- [MATERIAL FOR THIS TASK]:

....

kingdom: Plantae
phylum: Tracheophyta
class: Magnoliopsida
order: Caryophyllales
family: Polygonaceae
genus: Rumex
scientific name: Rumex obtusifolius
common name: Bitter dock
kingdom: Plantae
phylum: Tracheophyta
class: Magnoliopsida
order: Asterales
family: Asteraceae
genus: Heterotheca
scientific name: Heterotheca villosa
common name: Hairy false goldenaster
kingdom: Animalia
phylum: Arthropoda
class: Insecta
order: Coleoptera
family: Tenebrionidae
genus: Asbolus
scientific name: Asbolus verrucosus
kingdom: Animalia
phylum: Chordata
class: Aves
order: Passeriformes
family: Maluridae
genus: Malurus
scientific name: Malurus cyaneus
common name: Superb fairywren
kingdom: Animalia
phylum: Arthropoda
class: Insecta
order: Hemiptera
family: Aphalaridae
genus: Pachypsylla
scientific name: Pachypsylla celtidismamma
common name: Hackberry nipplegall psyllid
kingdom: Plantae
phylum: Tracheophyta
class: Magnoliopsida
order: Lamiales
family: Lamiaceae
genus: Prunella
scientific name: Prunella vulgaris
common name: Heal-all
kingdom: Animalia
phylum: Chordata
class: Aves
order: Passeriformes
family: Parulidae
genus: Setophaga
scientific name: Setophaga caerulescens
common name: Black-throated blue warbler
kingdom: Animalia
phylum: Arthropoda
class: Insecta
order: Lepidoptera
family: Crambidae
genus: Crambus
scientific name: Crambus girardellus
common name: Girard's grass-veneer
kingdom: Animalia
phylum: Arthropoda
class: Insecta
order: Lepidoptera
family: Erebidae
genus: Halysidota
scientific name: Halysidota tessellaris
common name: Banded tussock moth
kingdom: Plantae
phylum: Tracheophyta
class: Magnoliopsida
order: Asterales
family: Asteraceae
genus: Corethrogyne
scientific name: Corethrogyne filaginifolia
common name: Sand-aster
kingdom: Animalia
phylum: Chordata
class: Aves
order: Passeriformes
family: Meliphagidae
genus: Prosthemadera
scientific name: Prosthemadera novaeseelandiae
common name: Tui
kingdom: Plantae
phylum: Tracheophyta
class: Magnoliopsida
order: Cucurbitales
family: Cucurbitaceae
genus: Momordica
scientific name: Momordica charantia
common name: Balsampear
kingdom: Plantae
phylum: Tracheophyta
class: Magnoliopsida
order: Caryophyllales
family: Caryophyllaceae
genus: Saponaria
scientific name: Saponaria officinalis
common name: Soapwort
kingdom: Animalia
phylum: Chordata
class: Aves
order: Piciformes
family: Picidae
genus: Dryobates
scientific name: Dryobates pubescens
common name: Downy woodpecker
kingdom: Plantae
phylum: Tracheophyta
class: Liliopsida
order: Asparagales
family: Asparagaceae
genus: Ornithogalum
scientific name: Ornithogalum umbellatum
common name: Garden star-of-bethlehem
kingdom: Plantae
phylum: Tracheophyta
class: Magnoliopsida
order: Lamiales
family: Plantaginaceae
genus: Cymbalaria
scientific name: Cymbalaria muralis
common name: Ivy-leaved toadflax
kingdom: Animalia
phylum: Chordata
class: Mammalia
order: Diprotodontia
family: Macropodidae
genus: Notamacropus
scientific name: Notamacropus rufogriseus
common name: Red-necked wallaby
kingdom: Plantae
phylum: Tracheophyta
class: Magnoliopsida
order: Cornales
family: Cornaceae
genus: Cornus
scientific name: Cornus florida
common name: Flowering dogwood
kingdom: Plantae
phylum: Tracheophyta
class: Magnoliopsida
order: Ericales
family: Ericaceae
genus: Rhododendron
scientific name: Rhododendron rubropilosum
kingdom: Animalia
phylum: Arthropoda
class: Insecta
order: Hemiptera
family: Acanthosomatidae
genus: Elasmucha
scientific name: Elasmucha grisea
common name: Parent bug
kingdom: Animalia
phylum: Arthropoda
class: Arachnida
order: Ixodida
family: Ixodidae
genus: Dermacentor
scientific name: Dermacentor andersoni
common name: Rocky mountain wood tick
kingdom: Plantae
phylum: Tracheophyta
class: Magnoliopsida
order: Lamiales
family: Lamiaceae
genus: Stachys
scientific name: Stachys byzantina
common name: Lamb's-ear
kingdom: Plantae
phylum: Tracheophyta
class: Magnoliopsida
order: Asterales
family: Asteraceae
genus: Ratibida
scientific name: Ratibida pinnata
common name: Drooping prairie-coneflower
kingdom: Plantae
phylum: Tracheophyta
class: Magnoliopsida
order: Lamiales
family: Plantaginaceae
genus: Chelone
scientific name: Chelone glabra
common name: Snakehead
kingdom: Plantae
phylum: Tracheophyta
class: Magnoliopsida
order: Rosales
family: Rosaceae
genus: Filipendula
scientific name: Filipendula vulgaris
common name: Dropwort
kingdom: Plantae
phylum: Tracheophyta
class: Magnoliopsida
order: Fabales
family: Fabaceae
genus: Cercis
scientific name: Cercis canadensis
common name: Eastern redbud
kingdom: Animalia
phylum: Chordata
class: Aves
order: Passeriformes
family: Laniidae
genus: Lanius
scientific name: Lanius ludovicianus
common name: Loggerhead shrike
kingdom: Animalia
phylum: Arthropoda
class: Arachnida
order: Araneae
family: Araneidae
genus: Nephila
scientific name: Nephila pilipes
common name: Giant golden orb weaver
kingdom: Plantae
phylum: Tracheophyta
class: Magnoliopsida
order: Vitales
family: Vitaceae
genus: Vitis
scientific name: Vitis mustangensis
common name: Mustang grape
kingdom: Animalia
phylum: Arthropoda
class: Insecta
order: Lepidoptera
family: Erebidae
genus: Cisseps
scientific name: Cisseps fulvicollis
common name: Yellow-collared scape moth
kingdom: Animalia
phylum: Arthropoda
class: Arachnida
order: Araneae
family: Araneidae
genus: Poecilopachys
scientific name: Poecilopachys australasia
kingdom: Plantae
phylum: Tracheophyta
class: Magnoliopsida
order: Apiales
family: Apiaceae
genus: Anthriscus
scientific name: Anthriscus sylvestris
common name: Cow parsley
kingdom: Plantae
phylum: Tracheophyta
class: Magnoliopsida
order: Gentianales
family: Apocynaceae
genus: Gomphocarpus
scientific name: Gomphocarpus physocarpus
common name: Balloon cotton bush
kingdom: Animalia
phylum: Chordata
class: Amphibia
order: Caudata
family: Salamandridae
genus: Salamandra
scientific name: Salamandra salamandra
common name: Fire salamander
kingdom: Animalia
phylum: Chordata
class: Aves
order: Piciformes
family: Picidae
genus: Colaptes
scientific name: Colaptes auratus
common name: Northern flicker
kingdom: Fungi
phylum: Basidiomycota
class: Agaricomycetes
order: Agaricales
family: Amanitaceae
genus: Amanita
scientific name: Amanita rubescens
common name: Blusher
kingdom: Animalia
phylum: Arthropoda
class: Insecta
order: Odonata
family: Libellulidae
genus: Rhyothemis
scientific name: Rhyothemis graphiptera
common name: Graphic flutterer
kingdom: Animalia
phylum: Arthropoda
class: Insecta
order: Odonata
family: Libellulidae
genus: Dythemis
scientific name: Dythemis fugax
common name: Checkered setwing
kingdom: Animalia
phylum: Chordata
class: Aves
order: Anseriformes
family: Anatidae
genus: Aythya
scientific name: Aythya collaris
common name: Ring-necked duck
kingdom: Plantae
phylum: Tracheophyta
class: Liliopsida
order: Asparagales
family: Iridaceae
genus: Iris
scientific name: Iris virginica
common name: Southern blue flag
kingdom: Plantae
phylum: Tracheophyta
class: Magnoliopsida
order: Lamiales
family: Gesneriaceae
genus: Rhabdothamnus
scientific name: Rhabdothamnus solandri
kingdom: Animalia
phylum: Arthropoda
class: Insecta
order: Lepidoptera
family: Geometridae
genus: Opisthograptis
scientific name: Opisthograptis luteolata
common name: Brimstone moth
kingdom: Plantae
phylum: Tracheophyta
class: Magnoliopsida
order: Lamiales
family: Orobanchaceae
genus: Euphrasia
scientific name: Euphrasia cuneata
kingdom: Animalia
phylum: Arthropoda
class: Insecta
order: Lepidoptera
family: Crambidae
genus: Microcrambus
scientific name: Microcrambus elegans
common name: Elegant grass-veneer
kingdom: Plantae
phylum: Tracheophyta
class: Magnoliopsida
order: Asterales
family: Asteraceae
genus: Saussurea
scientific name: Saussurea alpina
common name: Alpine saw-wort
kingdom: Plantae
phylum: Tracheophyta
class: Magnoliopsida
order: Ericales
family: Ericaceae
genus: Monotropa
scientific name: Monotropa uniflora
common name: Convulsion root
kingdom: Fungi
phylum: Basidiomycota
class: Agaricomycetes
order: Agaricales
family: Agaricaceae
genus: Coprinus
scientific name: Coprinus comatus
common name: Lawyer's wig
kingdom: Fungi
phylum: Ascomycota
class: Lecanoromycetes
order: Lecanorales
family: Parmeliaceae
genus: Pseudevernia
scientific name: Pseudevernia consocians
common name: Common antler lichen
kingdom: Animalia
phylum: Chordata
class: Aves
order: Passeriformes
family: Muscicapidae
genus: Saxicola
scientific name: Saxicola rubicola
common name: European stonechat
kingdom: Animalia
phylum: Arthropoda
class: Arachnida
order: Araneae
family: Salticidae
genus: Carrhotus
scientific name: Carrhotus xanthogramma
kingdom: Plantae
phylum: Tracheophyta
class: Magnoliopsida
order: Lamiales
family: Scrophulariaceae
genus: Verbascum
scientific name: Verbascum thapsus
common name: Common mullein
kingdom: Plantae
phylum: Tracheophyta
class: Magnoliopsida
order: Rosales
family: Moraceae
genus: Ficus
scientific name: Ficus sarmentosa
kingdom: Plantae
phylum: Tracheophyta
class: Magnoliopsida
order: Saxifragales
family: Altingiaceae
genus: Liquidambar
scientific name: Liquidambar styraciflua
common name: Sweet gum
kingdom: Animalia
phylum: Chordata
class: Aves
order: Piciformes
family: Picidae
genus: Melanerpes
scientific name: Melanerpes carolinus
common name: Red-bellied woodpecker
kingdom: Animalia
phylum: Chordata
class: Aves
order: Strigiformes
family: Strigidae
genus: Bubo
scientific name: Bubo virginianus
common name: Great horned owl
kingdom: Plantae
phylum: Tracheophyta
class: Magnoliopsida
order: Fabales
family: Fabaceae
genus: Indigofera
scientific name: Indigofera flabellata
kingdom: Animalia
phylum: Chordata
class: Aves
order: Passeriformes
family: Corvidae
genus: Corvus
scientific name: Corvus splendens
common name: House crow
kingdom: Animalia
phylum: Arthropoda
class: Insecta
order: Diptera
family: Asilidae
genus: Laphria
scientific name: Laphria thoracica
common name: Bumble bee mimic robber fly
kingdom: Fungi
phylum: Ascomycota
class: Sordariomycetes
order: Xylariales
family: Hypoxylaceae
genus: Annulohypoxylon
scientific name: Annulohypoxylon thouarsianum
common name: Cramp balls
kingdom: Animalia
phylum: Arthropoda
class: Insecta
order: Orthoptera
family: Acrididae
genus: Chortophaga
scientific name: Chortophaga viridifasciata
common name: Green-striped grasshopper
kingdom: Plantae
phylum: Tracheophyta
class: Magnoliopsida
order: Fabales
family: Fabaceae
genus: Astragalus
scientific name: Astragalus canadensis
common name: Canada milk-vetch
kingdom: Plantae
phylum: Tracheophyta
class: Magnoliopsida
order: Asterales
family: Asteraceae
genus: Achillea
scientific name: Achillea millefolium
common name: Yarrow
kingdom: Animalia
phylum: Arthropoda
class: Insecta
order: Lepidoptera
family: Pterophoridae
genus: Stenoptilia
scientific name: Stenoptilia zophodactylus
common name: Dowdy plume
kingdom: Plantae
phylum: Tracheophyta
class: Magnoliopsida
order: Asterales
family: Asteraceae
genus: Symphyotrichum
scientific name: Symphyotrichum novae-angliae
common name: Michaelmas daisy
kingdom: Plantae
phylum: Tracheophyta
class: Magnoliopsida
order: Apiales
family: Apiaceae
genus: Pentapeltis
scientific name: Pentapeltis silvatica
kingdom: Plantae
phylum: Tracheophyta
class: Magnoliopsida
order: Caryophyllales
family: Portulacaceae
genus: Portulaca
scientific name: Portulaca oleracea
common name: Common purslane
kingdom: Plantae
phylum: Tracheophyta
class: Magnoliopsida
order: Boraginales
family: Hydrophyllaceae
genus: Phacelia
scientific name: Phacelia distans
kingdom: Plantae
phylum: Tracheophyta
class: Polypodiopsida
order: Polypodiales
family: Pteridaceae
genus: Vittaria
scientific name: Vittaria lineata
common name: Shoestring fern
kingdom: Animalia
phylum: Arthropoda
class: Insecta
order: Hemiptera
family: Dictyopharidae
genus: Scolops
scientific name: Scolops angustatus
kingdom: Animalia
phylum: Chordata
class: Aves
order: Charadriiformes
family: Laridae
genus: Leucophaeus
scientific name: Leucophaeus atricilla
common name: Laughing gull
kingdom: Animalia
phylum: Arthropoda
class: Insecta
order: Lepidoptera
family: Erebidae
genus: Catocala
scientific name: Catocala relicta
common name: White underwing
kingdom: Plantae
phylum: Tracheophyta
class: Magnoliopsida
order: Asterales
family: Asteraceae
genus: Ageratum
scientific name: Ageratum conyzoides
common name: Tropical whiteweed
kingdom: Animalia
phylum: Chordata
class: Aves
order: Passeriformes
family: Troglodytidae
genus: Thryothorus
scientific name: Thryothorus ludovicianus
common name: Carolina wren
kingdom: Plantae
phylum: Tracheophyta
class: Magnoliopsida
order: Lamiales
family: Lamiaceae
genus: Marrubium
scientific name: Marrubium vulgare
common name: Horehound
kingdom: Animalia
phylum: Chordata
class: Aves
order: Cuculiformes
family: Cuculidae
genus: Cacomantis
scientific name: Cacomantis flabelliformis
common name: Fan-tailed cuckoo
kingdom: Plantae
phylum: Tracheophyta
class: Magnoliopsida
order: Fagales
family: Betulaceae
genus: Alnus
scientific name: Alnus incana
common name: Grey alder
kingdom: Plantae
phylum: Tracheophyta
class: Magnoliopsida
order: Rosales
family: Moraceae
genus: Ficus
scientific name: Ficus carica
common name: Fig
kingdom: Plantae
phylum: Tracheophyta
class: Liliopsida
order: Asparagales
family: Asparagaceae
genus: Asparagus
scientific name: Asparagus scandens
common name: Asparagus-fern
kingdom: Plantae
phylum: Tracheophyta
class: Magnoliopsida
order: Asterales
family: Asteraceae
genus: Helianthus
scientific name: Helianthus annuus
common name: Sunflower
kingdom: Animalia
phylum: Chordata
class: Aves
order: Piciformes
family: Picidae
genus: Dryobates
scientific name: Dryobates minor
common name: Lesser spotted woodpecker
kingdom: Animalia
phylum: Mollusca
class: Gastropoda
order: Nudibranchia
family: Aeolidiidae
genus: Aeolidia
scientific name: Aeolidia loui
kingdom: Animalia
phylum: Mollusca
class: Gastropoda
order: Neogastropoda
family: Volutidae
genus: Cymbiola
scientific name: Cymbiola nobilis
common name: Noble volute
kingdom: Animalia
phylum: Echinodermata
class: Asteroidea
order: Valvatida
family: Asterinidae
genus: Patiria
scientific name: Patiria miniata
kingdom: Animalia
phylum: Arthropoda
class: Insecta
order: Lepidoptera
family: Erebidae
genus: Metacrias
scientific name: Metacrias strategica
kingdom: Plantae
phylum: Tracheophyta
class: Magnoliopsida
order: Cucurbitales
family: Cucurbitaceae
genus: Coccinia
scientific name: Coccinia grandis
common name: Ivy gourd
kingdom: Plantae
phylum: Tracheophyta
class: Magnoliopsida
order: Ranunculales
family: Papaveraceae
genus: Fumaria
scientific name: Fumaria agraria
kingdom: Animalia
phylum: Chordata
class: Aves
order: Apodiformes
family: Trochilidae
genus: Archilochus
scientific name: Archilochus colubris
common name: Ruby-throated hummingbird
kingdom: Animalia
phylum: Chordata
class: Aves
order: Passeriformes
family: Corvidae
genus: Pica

....

- [SHORT TASK]:
Copy the entries above word for word, starting with their first line and going on through the line containing "scientific name: Halysidota tessellaris", including that line.

- [RESPONSE]:
kingdom: Plantae
phylum: Tracheophyta
class: Magnoliopsida
order: Caryophyllales
family: Polygonaceae
genus: Rumex
scientific name: Rumex obtusifolius
common name: Bitter dock
kingdom: Plantae
phylum: Tracheophyta
class: Magnoliopsida
order: Asterales
family: Asteraceae
genus: Heterotheca
scientific name: Heterotheca villosa
common name: Hairy false goldenaster
kingdom: Animalia
phylum: Arthropoda
class: Insecta
order: Coleoptera
family: Tenebrionidae
genus: Asbolus
scientific name: Asbolus verrucosus
kingdom: Animalia
phylum: Chordata
class: Aves
order: Passeriformes
family: Maluridae
genus: Malurus
scientific name: Malurus cyaneus
common name: Superb fairywren
kingdom: Animalia
phylum: Arthropoda
class: Insecta
order: Hemiptera
family: Aphalaridae
genus: Pachypsylla
scientific name: Pachypsylla celtidismamma
common name: Hackberry nipplegall psyllid
kingdom: Plantae
phylum: Tracheophyta
class: Magnoliopsida
order: Lamiales
family: Lamiaceae
genus: Prunella
scientific name: Prunella vulgaris
common name: Heal-all
kingdom: Animalia
phylum: Chordata
class: Aves
order: Passeriformes
family: Parulidae
genus: Setophaga
scientific name: Setophaga caerulescens
common name: Black-throated blue warbler
kingdom: Animalia
phylum: Arthropoda
class: Insecta
order: Lepidoptera
family: Crambidae
genus: Crambus
scientific name: Crambus girardellus
common name: Girard's grass-veneer
kingdom: Animalia
phylum: Arthropoda
class: Insecta
order: Lepidoptera
family: Erebidae
genus: Halysidota
scientific name: Halysidota tessellaris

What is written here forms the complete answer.